Andrea Vey arbeitet seit 18 Jahren in der Unternehmenskommunikation der Telekom. Michaela Schwinge „erst“ seit acht. Zusammen organisieren sie das Top-Führungskräfteevent und teilen sich seit Anfang des Jahres die Arbeit im Führungskreis der Kommunikation. Für Andrea ist es Teil ihrer Rolle als Key Accounterin, Michaela wurde von ihren Kollegen gewählt. Im Interview sprechen Sie über Zusammenarbeit, Wertschätzung und Mut.

Frau Schwinge, Sie arbeiten gemeinsam mit Frau Vey an verschiedenen Projekten in der Unternehmenskommunikation der Deutschen Telekom. Wie organisieren Sie diese Zusammenarbeit? Welchen Stellenwert hat das persönliche Gespräch in Ihrem Arbeitsverhältnis?

Michaela Schwinge: Gespräche und Feedback sind sehr wichtig. Nicht nur für uns beide in unserer Zusammenarbeit, sondern auch für den ganzen Bereich. Das Thema „Feedback“ ist ein Schwerpunkt für die kulturelle Entwicklung unserer Abteilung. Wir geben uns alle nach unseren Projekten Feedback, der Projektleiter den Mitarbeitern aber auch die Mitarbeiter dem Projektleiter. Das klingt selbstverständlich, ist es im täglichen Doing aber nicht. Daher haben wir im Frühjahr einen ganzen Tag lang mit allen 130 Kolleginnen und Kollegen unterschiedliche Feedback-Methoden regelrecht geübt. Und wir experimentieren derzeit mit unterschiedlichen Feedback-Apps. Die Zusammenarbeit an konkreten Projekten organisieren Andrea und ich klassisch: Auftragsklärung, Team zusammenstellen, Budget beantragen.

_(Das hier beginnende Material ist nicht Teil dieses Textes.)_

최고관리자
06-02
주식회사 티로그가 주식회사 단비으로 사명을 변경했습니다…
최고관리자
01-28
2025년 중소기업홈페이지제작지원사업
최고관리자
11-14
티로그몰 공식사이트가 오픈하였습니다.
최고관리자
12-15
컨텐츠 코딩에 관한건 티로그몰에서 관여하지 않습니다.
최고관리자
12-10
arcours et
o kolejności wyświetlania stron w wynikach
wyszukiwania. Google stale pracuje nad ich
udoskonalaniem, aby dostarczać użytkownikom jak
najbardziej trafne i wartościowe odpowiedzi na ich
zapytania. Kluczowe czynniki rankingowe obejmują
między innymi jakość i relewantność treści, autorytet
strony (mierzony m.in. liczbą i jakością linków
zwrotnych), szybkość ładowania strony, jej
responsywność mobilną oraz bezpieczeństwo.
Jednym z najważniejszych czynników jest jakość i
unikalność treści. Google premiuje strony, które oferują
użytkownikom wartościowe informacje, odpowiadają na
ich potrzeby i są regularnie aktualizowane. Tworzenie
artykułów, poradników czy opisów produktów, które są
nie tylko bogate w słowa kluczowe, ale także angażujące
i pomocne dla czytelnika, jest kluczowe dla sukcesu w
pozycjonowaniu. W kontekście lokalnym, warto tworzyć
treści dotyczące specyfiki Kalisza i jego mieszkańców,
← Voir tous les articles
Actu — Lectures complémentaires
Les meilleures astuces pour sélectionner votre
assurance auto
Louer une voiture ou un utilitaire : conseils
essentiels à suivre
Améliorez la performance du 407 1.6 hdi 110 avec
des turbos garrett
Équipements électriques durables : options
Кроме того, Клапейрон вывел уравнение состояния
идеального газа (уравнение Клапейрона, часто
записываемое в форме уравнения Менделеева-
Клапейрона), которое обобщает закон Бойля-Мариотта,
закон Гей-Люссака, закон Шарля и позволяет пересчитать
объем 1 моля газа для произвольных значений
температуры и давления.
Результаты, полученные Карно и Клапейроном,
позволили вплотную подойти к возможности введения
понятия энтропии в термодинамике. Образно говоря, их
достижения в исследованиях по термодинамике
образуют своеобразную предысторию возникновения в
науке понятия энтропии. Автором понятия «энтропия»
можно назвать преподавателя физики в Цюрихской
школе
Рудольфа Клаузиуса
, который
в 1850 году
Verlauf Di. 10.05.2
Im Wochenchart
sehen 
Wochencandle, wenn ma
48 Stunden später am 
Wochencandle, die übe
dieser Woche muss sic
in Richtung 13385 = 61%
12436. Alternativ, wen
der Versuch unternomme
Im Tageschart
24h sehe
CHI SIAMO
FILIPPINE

Und auch wir beide beurteilen uns am Ende des Projektes gegenseitig. Da wir beide – wie fast alle bei COM – an mehr als einem Thema arbeiten und auch öfter zu Hause oder von unterwegs arbeiten, ist Transparenz sehr wichtig: Woran arbeite ich derzeit? Wie ist der Stand der Dinge für unser gemeinsames Projekt? Klemmt es irgendwo? Bei diesem Austausch helfen unsere offenen Bürowelten übrigens.

Frau Vey, Sie arbeiten schon seit fast zwei Dekaden in der Unternehmenskommunikation der Telekom. Welche Veränderung in dieser Zeit war besonders prägend?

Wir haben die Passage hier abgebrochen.